→ Input

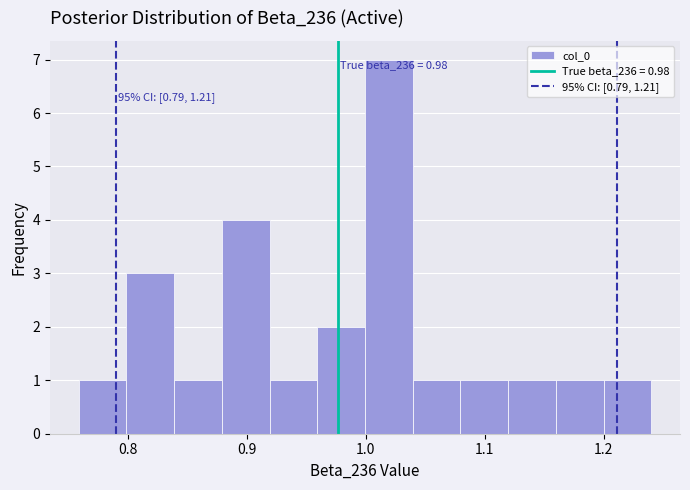

Which range on the x-axis has the tallest bar?

1.00 to 1.04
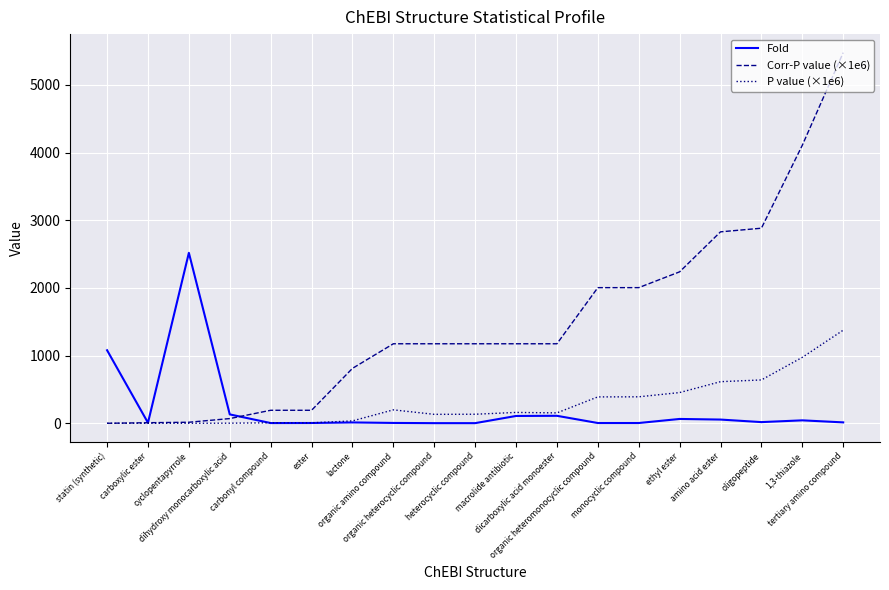

What are all the series names shown in the legend?

Fold, Corr-P value (×1e6), P value (×1e6)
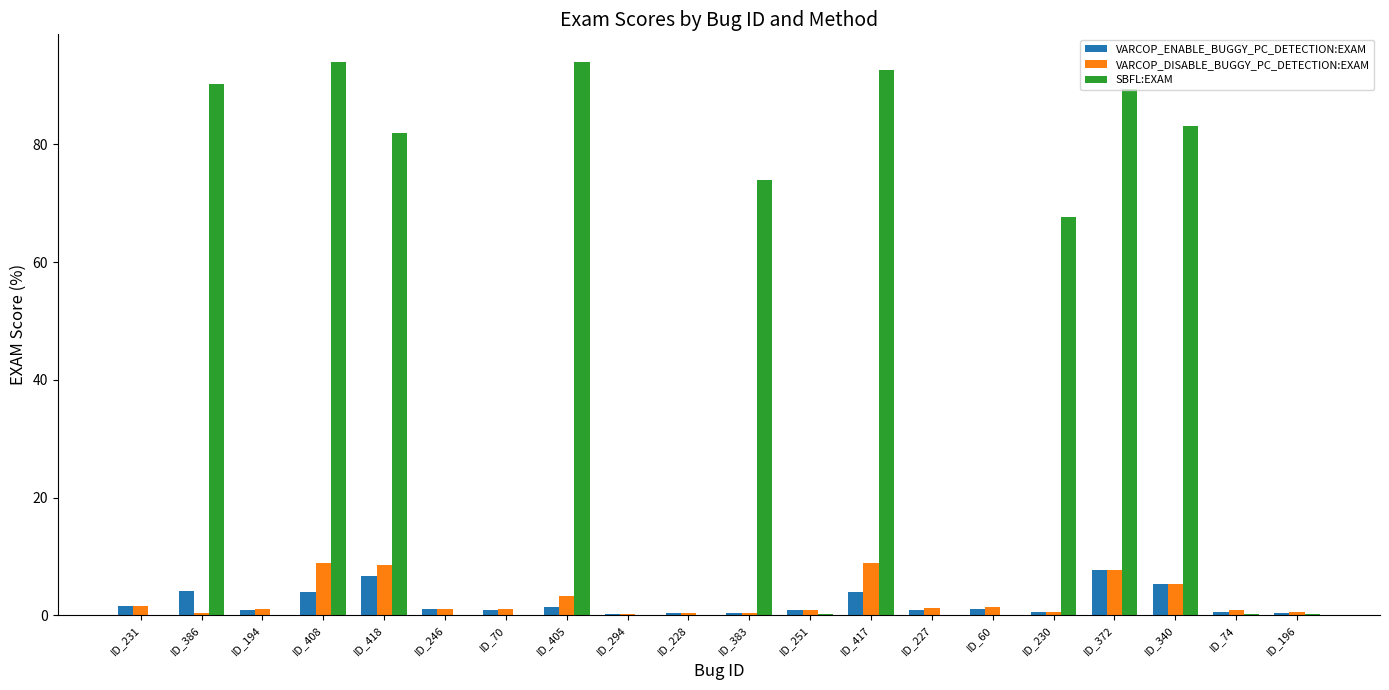

True or false: VARCOP_ENABLE_BUGGY_PC_DETECTION:EXAM has a value of 4.0 at ID_408.

True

→ What the task requires
Collect every line of the entries that includes the word "True".

→ Answer to this task
True or false: VARCOP_ENABLE_BUGGY_PC_DETECTION:EXAM has a value of 4.0 at ID_408.
True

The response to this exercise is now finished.